[[ PROVIDED PASSAGE, beginning ]]

You are viewing a plain text version of this content. The canonical link for it is here.
Posted to user@arrow.apache.org by Rollo Konig-Brock <ro...@gmail.com> on 2020/01/29 15:45:41 UTC

[pyarrow] How can one handle parquet encoding memory bombs

Dear Arrow Developers,

I’m having memory issues with certain Parquet files. Parquet uses run length encoding for certain columns, meaning that an array of int64s could take up a couple thousand bytes on disk, but then a few hundred megabytes when loaded into a pyarrow.Table. I’m a little surprised there’s no option to keep the underlying Arrow array as encoded data.

An example of this with a file I’ve created (attached) which is just 1’000’000 repetitions of a single int64 value:

import psutil
import os
import gc
import pyarrow.parquet

suffixes = ['B', 'KB', 'MB', 'GB', 'TB', 'PB']
current_thread = psutil.Process(os.getpid())

def human_memory_size(nbytes):
    i = 0
    while nbytes >= 1024 and i < len(suffixes)-1:
        nbytes /= 1024.
        i += 1
    f = ('%.2f' % nbytes).rstrip('0').rstrip('.')
    return '%s %s' % (f, suffixes[i])


def log_memory_usage(msg):
    print(msg, human_memory_size(current_thread.memory_info().rss))

log_memory_usage('Initial Memory usage')

print('Size of parquet file', human_memory_size(os.stat('rle_bomb.parquet').st_size))

pf = pyarrow.parquet.ParquetFile('rle_bomb.parquet')

table = pf.read()

[[ PROVIDED PASSAGE, end ]]
[[ PROVIDED INFORMATION, beginning ]]

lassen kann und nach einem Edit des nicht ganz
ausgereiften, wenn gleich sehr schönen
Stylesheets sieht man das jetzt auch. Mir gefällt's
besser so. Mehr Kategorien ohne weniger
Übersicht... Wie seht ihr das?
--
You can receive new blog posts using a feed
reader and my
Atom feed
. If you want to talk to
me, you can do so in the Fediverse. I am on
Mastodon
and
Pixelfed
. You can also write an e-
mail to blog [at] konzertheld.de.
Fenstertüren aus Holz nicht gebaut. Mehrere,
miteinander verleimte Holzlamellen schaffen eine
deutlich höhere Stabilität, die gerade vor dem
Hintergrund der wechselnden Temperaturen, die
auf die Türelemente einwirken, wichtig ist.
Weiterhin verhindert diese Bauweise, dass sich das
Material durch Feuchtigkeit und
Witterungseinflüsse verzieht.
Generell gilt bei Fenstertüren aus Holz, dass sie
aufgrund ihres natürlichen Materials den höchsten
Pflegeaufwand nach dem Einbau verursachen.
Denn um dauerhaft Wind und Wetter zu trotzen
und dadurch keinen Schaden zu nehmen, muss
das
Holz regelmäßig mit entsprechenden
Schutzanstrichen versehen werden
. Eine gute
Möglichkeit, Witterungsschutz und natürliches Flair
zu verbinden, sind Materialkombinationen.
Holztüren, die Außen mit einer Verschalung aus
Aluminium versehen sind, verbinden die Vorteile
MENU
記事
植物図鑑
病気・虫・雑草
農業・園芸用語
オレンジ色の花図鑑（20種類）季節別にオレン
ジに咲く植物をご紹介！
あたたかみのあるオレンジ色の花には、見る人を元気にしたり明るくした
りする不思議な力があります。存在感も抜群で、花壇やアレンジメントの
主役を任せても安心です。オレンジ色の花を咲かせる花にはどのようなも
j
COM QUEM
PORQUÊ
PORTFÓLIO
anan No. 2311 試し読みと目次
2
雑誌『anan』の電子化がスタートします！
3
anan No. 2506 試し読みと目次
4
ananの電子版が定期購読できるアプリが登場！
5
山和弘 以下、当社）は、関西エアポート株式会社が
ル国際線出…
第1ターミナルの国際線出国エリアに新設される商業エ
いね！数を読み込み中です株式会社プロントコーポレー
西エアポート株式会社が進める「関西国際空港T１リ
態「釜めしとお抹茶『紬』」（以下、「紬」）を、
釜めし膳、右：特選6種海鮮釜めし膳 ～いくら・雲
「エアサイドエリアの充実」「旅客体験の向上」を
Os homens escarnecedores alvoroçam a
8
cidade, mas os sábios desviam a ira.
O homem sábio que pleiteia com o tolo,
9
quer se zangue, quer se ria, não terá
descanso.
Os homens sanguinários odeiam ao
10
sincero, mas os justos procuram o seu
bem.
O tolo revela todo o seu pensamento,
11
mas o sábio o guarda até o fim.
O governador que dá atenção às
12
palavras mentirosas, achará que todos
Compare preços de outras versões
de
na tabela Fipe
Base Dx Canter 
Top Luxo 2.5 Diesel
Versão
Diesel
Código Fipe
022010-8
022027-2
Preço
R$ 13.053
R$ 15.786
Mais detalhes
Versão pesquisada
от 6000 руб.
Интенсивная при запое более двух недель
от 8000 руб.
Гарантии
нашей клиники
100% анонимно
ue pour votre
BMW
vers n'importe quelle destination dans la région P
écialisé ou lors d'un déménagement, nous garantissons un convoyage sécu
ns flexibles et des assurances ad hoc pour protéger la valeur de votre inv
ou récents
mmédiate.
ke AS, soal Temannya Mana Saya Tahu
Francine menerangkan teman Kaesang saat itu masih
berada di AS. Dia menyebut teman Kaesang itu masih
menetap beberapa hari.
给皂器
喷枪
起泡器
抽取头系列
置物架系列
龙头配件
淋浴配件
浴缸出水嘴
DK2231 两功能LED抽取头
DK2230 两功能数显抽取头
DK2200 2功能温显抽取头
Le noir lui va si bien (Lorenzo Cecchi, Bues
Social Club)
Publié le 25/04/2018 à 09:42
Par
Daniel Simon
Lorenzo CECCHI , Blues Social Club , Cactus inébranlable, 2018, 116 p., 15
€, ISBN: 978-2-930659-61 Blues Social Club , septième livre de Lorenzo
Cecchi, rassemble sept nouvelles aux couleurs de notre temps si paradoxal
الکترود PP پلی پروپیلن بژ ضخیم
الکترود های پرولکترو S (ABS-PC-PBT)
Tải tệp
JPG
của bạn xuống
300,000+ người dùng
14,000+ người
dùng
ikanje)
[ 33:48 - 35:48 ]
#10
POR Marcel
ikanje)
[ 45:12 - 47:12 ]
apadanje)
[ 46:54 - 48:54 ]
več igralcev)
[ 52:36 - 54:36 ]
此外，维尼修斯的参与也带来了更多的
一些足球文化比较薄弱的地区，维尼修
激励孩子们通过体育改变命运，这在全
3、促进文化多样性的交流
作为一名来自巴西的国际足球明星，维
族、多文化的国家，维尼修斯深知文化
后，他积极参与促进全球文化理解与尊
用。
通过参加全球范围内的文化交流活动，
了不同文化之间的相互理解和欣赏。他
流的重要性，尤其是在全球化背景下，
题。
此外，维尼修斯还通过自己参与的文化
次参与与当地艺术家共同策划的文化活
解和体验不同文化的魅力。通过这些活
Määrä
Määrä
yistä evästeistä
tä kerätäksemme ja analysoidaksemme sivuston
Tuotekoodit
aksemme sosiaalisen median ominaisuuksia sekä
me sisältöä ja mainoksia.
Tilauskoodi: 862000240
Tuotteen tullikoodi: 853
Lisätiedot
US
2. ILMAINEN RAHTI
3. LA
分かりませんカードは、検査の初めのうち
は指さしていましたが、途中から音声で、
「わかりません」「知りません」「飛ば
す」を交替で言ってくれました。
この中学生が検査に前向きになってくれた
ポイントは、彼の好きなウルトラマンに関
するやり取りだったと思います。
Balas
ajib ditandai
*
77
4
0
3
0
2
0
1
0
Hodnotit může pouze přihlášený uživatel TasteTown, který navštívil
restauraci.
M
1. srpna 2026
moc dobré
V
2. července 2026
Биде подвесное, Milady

[[ PROVIDED INFORMATION, end ]]

- **CHECK YOUR UNDERSTANDING**:
a) In the Parquet memory post, rewrite the part that opens with the words containing "I’m having memory" and closes with "as encoded data.", swapping "run length encoding" for "RLE".
b) Write the next part of the Parquet memory post, picking up after its last line.
Nothing in the records is needed here.

- **RESULTS IN ORDER**:
a)
I’m having memory issues with certain Parquet files. Parquet uses RLE for certain columns, meaning that an array of int64s could take up a couple thousand bytes on disk, but then a few hundred megabytes when loaded into a pyarrow.Table. I’m a little surprised there’s no option to keep the underlying Arrow array as encoded data.

b)
log_memory_usage('Loaded memory usage')

This will produce the following output:

Initial Memory usage 27.11 MB
Size of parquet file 3.62 KB
Loaded schema 27.71 MB
Loaded memory usage 997.9 MB

This poses a bit of a problem particularly when running this code in servers as there doesn’t seem to be a way of preventing a memory explosion given the PyArrow API. I’m at a bit of a loss at how to control for this, there does not seem to be a method to do something like iterate over the Parquet columns in set chunks (where the size could be calculated accurately).

All the best,
Rollo Konig-Brock



Re: [pyarrow] How can one handle parquet encoding memory bombs

Posted by Rollo Konig-Brock <ro...@gmail.com>.
Hey Wes,

I've opened up a MR for this ARROW-7800.

Tests aren't really done as it was committed from a WIP to demonstrate what
was happening with categorical types and what was needed in order to
sidestep this.

I might need a bit of advice what else to test here.

Rollo

On Fri, Feb 7, 2020 at 7:33 PM Wes McKinney <we...@gmail.com> wrote:

> Cool, feel free to open tickets as needed for the feature and any
> problems you ran into along the way
>
> On the Parquet nested stuff, it's a large project, Micah Kornfield is
> working on it now
> (
> https://lists.apache.org/thread.html/r831c41a3f9b353cfc187dc2092515fe707d4ebf13cbb727524f1c600%40%3Cdev.arrow.apache.org%3E
> )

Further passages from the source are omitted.